2.What live/dried insects do you feed your hedgie , how often, and how many?
3.What fruits and veggies does your hedgie eat? How often?
4.What other treats do you give to your hedgie and how often?*

As for me
1>Nutrience Kitten formula, green pea and duck, Igo chicken veggie and fruit, innova weight management, hedgehog 8:1
2> live mealies,the older stage beetles, and aliens -> 3-4 almost every day, every 2nd day 1-2 dried crickets
3> apples & occasionally blueberries (cause its all she will eat) every 2 days ( thats why i found the dry cat food mix with fruit and vegetables
4> every week or 2 some wet cat food, lean ground meats, or cat treats.


----------



## Lilysmommy (Jan 7, 2009)

Food mix is a little wonky right now because I'm trying different higher-fat foods to find one Lily likes since she needs to gain a bit of weight.

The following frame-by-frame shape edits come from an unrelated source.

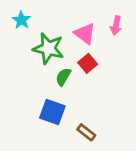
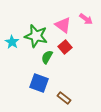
cyan star: (21, 20) -> (12, 42), moved
pink arrow: (116, 25) -> (86, 19), turned -64

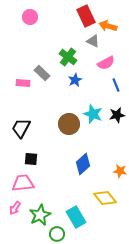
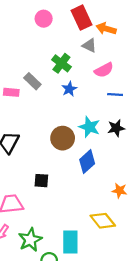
pink circle: (30, 17) -> (44, 19), moved
blue line: (116, 85) -> (115, 95), turned -64
black square: (31, 159) -> (41, 181), moved
blue diamond: (83, 164) -> (87, 162), moved
cyan rectangle: (76, 217) -> (70, 242), turned 30

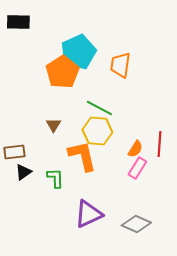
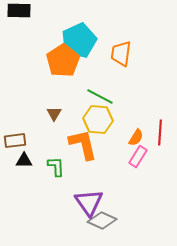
black triangle: (23, 172) -> (24, 161), turned 36
purple triangle: (88, 214) -> (89, 203), turned -40
gray diamond: (136, 224) -> (102, 221), moved

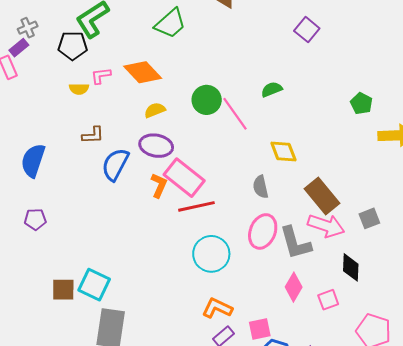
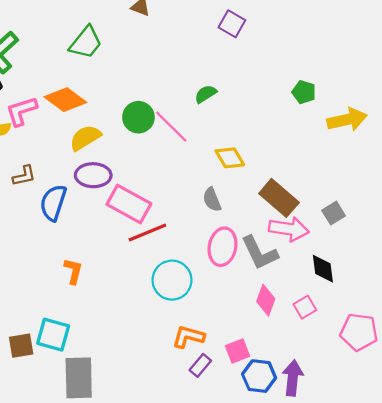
pink L-shape: (101, 76) -> (21, 111), size x1.5
yellow semicircle: (155, 110) -> (85, 138), size x1.4
orange L-shape: (159, 185) -> (73, 271), moved

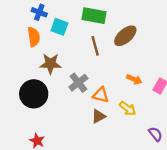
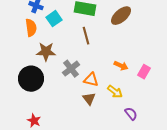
cyan square: (59, 27) -> (54, 19), turned 35
brown ellipse: (125, 36) -> (121, 16), moved
brown triangle: (99, 116) -> (89, 99), turned -40
purple semicircle: (156, 134) -> (131, 114), moved

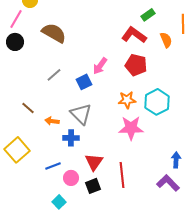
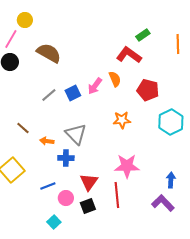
orange semicircle: (166, 40) -> (115, 79), moved
red pentagon: (136, 65) -> (148, 90), moved
blue square: (84, 82) -> (73, 93), moved
cyan hexagon: (157, 102) -> (171, 122), moved
pink star: (131, 128) -> (127, 166), moved

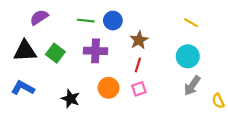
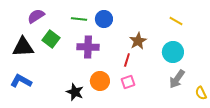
brown star: (139, 40) -> (138, 41), moved
green square: (55, 53) -> (51, 39), moved
black star: (71, 99) -> (75, 92), moved

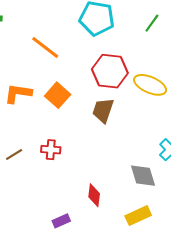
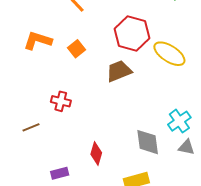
orange square: (58, 95) -> (77, 49), size x0.7
brown trapezoid: (103, 110) -> (119, 71), turned 40
brown line: (14, 154) -> (31, 127), moved

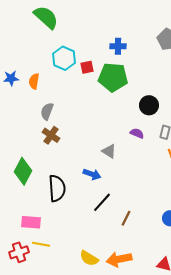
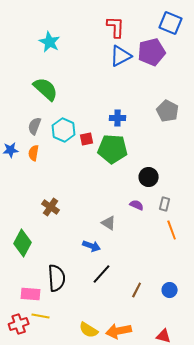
gray semicircle: (47, 111) -> (35, 126), moved
black semicircle: (57, 188) -> (57, 278), moved
brown line: (126, 218) -> (137, 290), moved

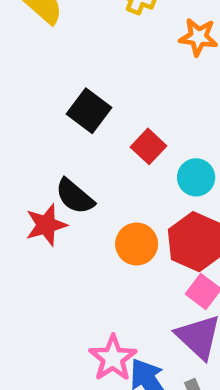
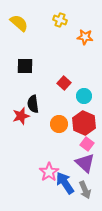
black square: (89, 111) -> (25, 66), moved, turned -36
black semicircle: (75, 196) -> (33, 104), turned 42

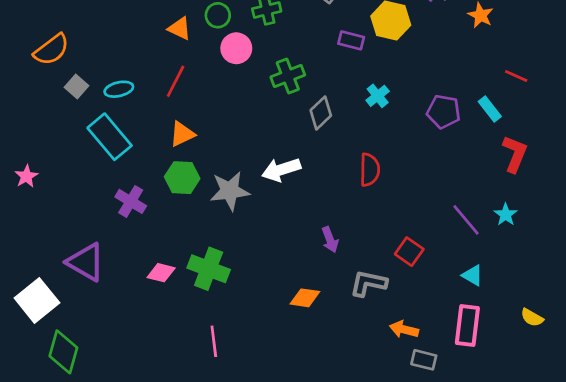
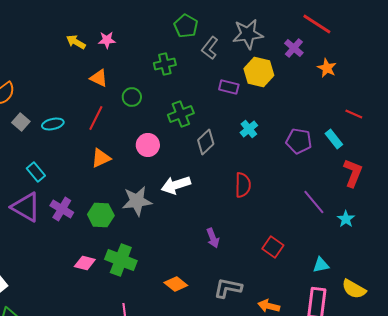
green circle: (218, 15) -> (132, 97), moved
pink circle: (236, 48) -> (148, 145), moved
cyan rectangle: (110, 137) -> (36, 172), moved, size x0.6
green hexagon: (182, 178) -> (101, 215), moved
purple line: (466, 220) -> (314, 202), moved
purple triangle: (86, 262) -> (26, 207), moved
cyan triangle: (473, 275) -> (321, 265), turned -42
gray L-shape: (368, 283) -> (228, 288), moved
orange diamond: (305, 298) -> (176, 284), moved, turned 30
yellow semicircle: (532, 318) -> (354, 289), moved, size x1.4

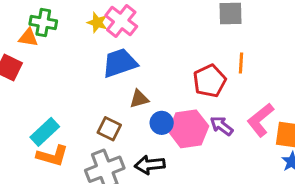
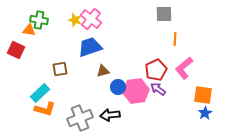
orange line: (241, 63) -> (175, 39), moved
red pentagon: (210, 81) -> (156, 70), moved
pink L-shape: (260, 120) -> (184, 68), moved
brown square: (109, 129) -> (60, 69), moved, turned -35

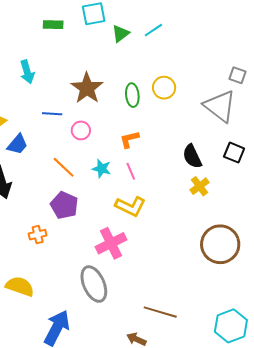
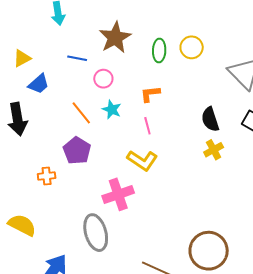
cyan star: (102, 169) -> (112, 110), moved
brown circle: (220, 244) -> (209, 251), moved

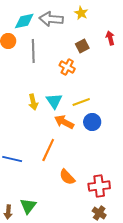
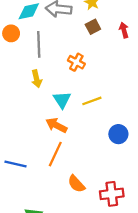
brown square: (82, 46) -> (93, 27), moved
yellow arrow: (33, 102) -> (37, 79), moved
orange arrow: (64, 122) -> (56, 125), moved
blue circle: (92, 122) -> (118, 134), moved

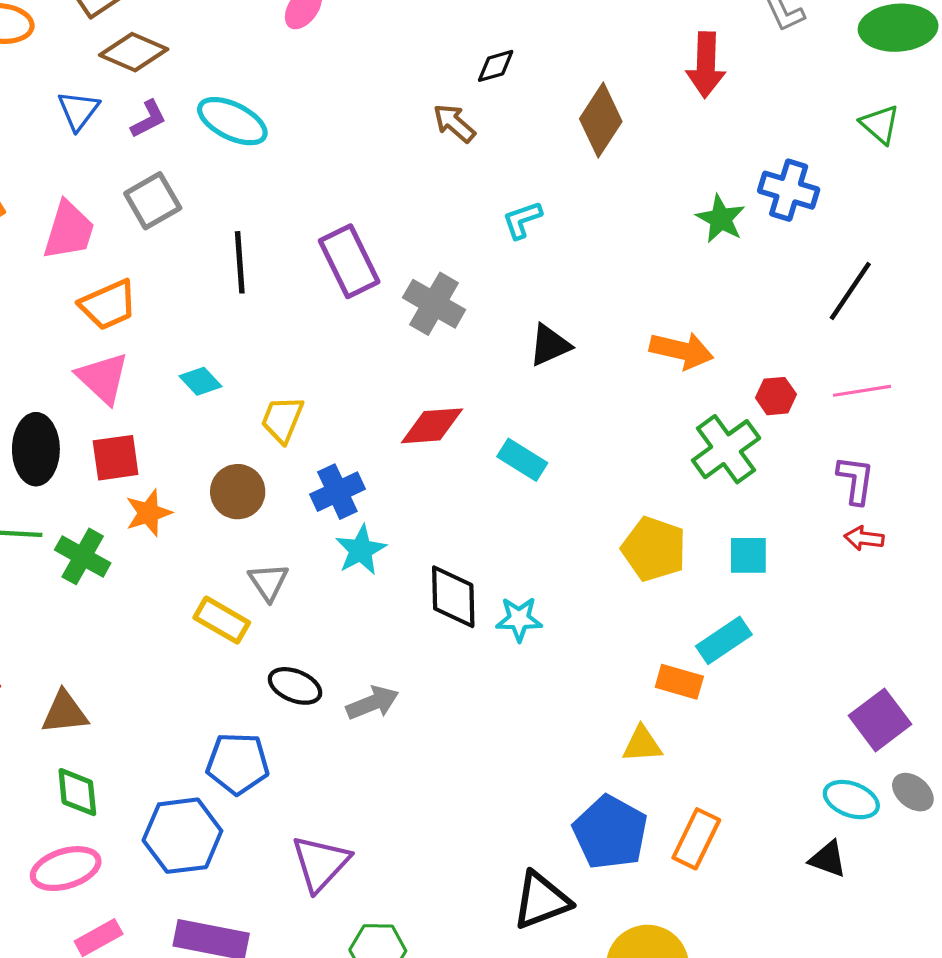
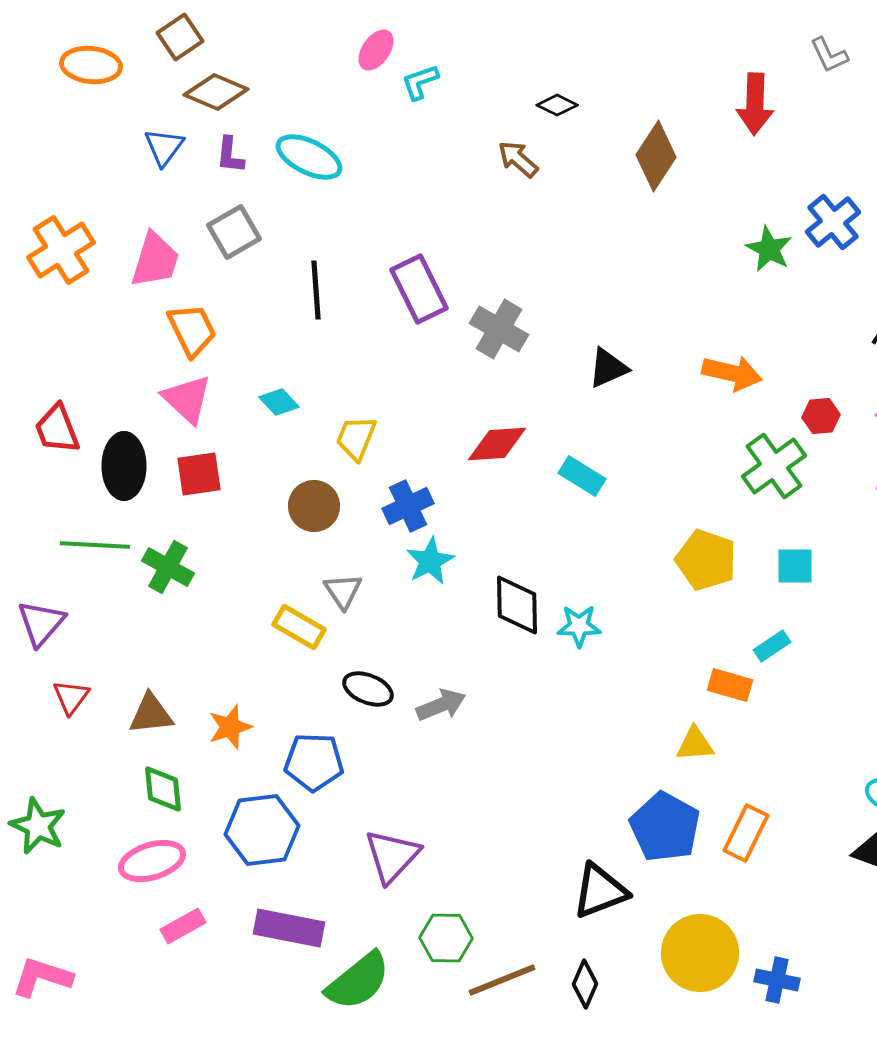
black diamond: (496, 66) -> (557, 105), turned 42
purple L-shape: (148, 119) -> (230, 155), turned 123
blue cross: (789, 190) -> (833, 222), turned 34
cyan L-shape: (522, 220) -> (420, 82), moved
orange trapezoid: (108, 305) -> (192, 330), turned -92
orange star: (148, 513) -> (230, 727), moved
cyan rectangle: (724, 640) -> (772, 646), size x0.7

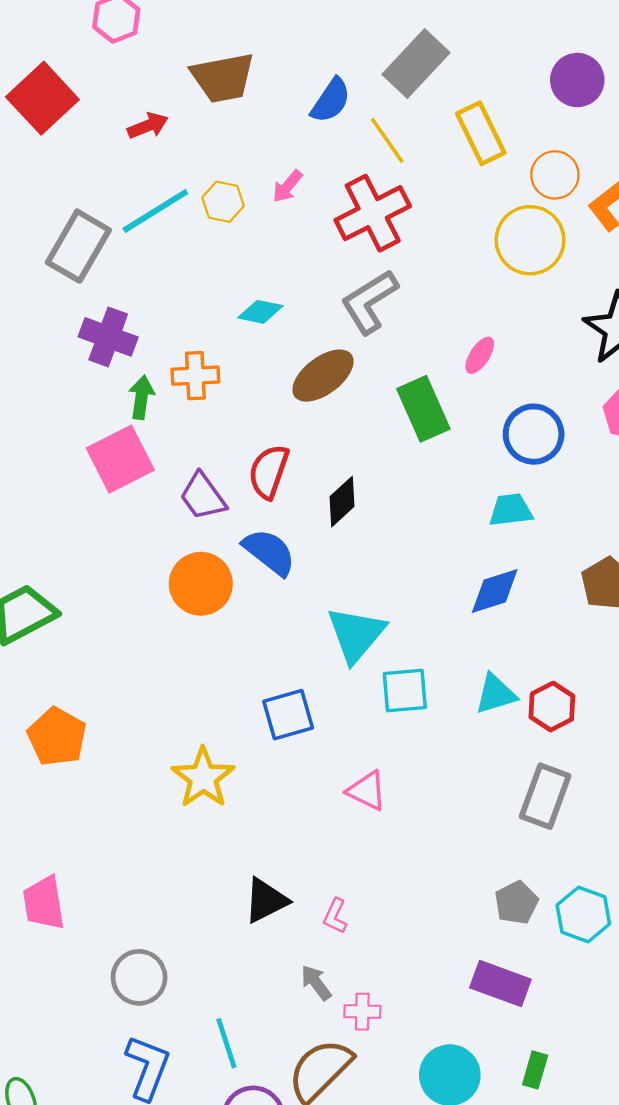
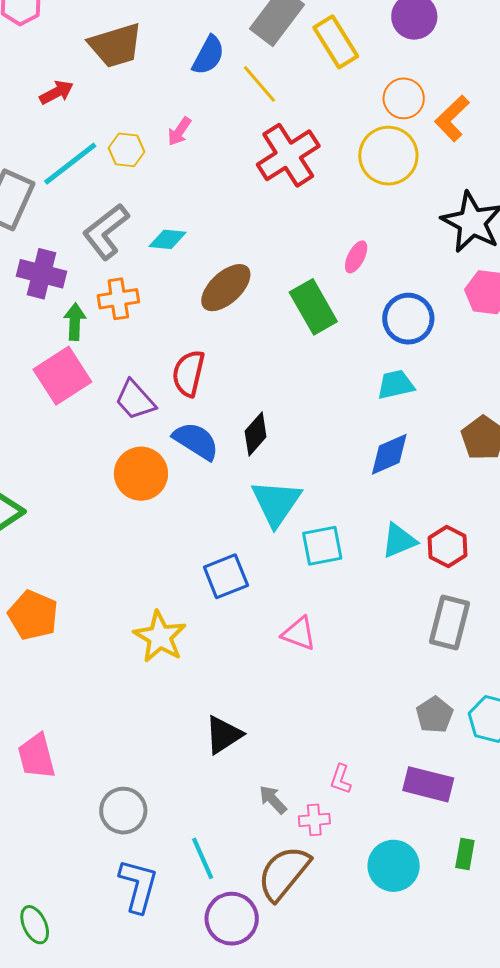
yellow rectangle: (481, 133) -> (336, 42), moved
red cross: (373, 213) -> (288, 155), moved
gray L-shape: (369, 302) -> (106, 231), moved
black diamond: (342, 502) -> (256, 434), moved
pink L-shape: (335, 916) -> (341, 779), moved

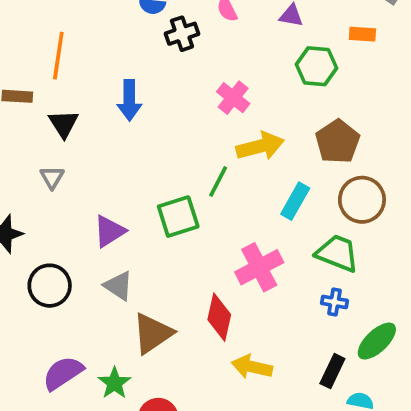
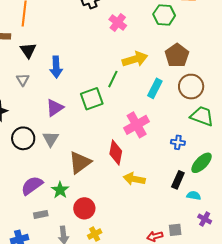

1. Natural Balance Green Pea & Duck, Solid Gold Katz'n'Flocken, Wellness Healthy Weight, Wellness Small Breed Puppy, Royal Canin Babycat, and Solid Gold Wee Bit.
2. 4-5 frozen crickets a night (not freeze-dried, bought live and put in freezer), 8-10 mealworms/aliens/beetles a night
3. Usually I give one tablespoon of a mix of baby foods each night, but that's on hold what with the weight thing. For baby food, I give just about everything under the sun, any fruit/veggie mix that are safe for hedgies, and chicken/turkey for meat. I usually mix together a meat, a fruit, and a few veggies. Sometimes she gets fresh melon (watermelon, cantaloupe, honeydew) if I happen to have it. 
4. Right now she's getting 4-5 chunks of meat a night from a Wellness Healthy Indulgence packet instead of mixed baby food since she was losing weight with the baby food.


----------



## newfie_nurse (Apr 28, 2011)

Just a bump up cause I thought this would be a good info thread


----------